Por tanto, el hecho de ser hijos de Dios ha de producir en nosotros una especie de empuje que nos ate, definitivamente, al Creador. Y eso ha de transmitirse a cada uno de los que nos rodean o, más allá, a toda la humanidad por la comunión que mantenemos por ser, toda, hija de Dios. ¡Mirar hacia arriba, hacia lo más alto de la existencia!

Alegría del corazón que no ha de esconderse bajo el celemín porque sería como privar de la luz a quien, a lo mejor, la necesita y no sabe dónde acudir para no seguir en la tiniebla en la que vive y existe; tiniebla que, además, le veta la entrada en la vida eterna porque no sabe a qué atenerse en tal sentido.

Pero nosotros, alegres por reconocernos hijos de Dios, no podemos, sino, ir por el mundo con la cara bien alta (aunque te la partan; es más, más aún si te la parten por tal causa) por saber que, eso mismo, nos legitima para ser sus herederos. Él ya nos entregó la Tierra para la sometiéramos pero ahora, tras la muerte de Cristo, su Hijo, en aquella Cruz de sangre y Vida Eterna, nos ha entregado la vida en la que no se muere y dura para siempre, siempre, siempre.
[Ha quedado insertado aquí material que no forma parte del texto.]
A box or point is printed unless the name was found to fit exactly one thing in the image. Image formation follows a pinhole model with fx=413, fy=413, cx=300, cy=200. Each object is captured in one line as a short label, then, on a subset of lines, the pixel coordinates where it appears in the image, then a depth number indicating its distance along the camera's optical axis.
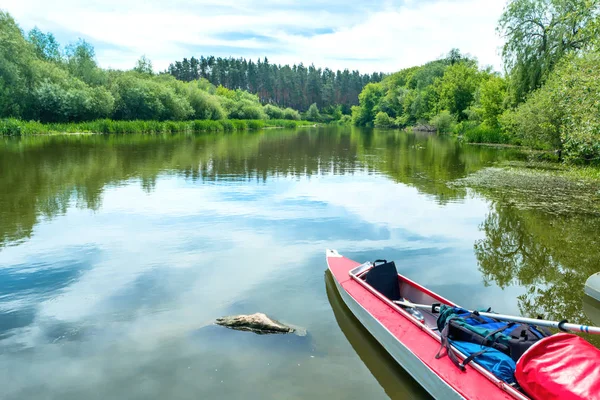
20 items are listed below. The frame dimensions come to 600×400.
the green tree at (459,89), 64.88
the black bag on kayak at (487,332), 4.99
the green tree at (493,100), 42.88
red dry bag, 4.08
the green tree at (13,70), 44.50
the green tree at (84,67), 60.97
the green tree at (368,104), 113.69
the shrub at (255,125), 80.71
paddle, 4.87
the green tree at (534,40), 30.92
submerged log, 6.62
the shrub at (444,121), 65.25
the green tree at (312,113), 130.12
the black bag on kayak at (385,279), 7.37
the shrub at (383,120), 101.31
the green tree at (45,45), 66.38
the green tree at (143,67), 82.62
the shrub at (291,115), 109.44
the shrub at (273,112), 101.88
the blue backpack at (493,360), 4.77
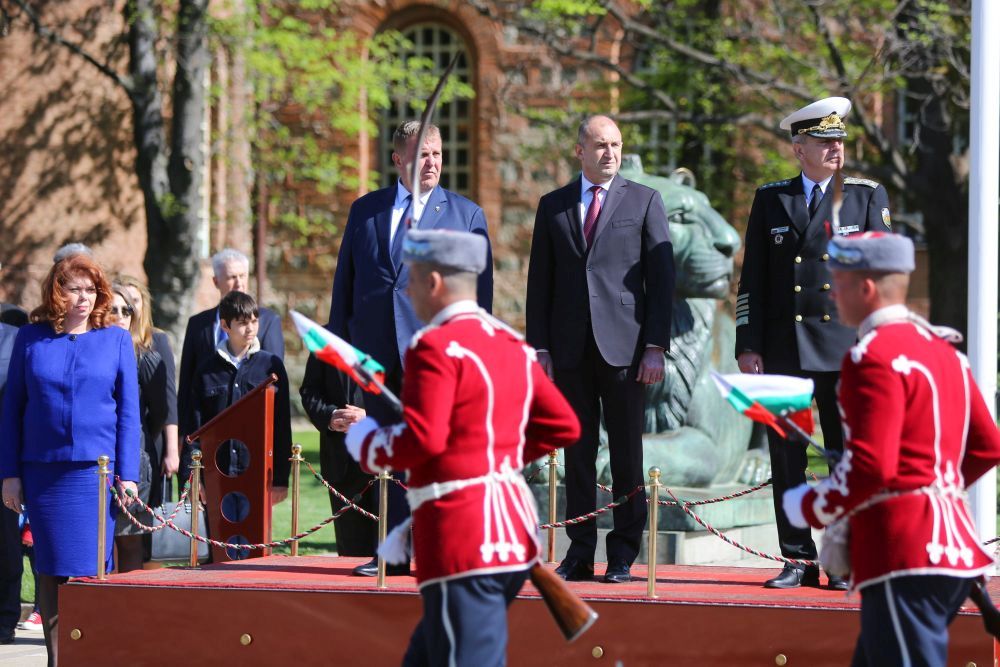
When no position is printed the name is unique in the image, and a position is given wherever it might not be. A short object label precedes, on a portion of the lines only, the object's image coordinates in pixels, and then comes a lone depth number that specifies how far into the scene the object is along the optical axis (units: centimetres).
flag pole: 1708
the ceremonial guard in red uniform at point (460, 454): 889
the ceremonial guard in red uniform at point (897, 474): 852
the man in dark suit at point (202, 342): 1700
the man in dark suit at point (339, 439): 1540
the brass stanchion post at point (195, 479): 1440
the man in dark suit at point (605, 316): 1335
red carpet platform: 1201
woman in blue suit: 1372
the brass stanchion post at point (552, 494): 1414
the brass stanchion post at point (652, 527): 1220
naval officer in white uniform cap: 1297
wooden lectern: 1511
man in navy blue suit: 1336
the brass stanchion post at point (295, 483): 1505
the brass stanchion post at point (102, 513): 1359
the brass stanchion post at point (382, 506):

Alguien habrá a quien eso no le dé importancia pero nosotros, aquellos discípulos de Cristo que somos, eso, discípulos del Maestro y Mesías de Nazaret, no podemos, no debemos, hacer otra cosa que no sea proclamar a los cuatro vientos (y más si hubiera) que ser hijos de Dios, reconocerlo y comprender lo que eso significa, es lo más grande que nos ha pasado. Y así, caminar hacia el definitivo Reino de Dios vienen su luz de cerca, más cerca aún, desde nuestro mismo corazón iluminando.